What do you write when you have no words? When you’re surrounded by pain and suffering and loss, and it becomes an overwhelming burden, heavy with grief and tears?
What do you write when someone you know loses a spouse far too young? When a pitcher on your favorite baseball team dies in a car crash? When you get texts from home telling of family in the hospital or feverish with the flu or battling broken bones?

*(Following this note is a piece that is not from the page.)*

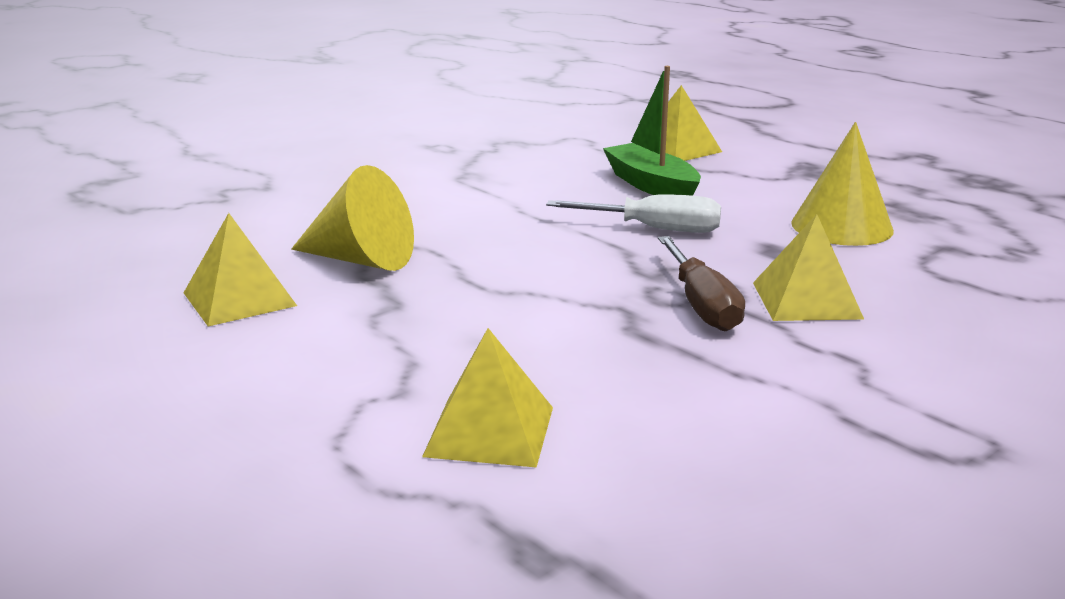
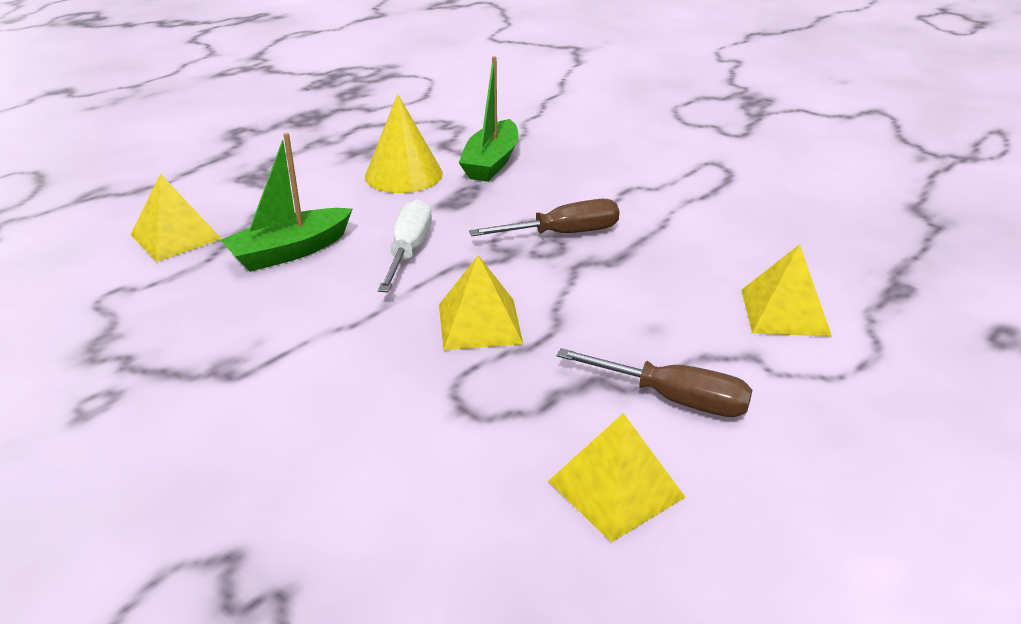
camera: 95 degrees left, 10 degrees up
(345, 336) = (673, 399): none -> brown screwdriver
(361, 260) = (497, 416): yellow cone -> none
(806, 300) = (545, 196): yellow pyramid -> yellow pyramid (479, 323)
(901, 272) = (491, 162): none -> green boat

I don’t want to think about any of this. I am sad. Sad because someone will crawl into an empty bed tonight without their spouse by their side. Sad because Yordano Ventura will never again take the mound for the Royals, the flame he threw extinguished, snuffed out too soon. Sad because family members get sick and relationships become strained, and frankly, there’s just so much pain.
A year ago this week, my grandma passed away, and that makes me feel sad, too.
Where is the good news these days? Scrolling through Twitter or browsing Facebook, I’m bombarded with news of shootings, traffic accidents and political dissent. For a few days, I took a break from social media all together. It was Just. Too. Much.
Sometimes I sing along with Alan Jackson:
* * *
Go heavy on the good and light on the bad,
A hair more happy and a shade less sad.
Turn all the negative down just a tad,
That’d be all right.
* * *
A book I’m reading touches on the topic of pain. In some areas of life, we willingly put ourselves through pain because we know we will benefit from it. In the months since I ran the 5k last November, I have continued to lift weights and run. I recognize that the muscle soreness after a workout means I am getting stronger, so I keep going back to the gym. It’s like a person who subjects themselves to surgery so the healing process can begin.
I get it. There’s good hurt.
But there are other types of hurt, too. Pain that we do not choose. Pain of loss and heartache and broken relationships. There doesn’t seem anything good about this type of pain. Is it possible this, too, can make us stronger?
I’m not exactly sure what God’s role is in our suffering, but the Bible talks about perseverance through trials and gives some purpose to pain: “…but we also rejoice in our sufferings, because we know that suffering produces perseverance; perseverance, character; and character, hope. And hope does not disappoint us, because God has poured out his love into our hearts by the Holy Spirit, whom he has given us” (Romans 5:3-5).
These days, I’m reminding myself there is always hope. Interestingly, my workout plan for today as I write this says, “Get ready for a good hurt with this week’s second round of lower-body love.”
Good grief, if it were my world, there’d be no hurt. But it’s not and I can’t. I can’t make it all go away.
But what I can do is this. As I go about my days, I can be kind and try to make someone smile every day, reminding myself that everyone is fighting a battle I know nothing about and doing what I can to make the world just a little brighter. Because, don’t we all need more of that?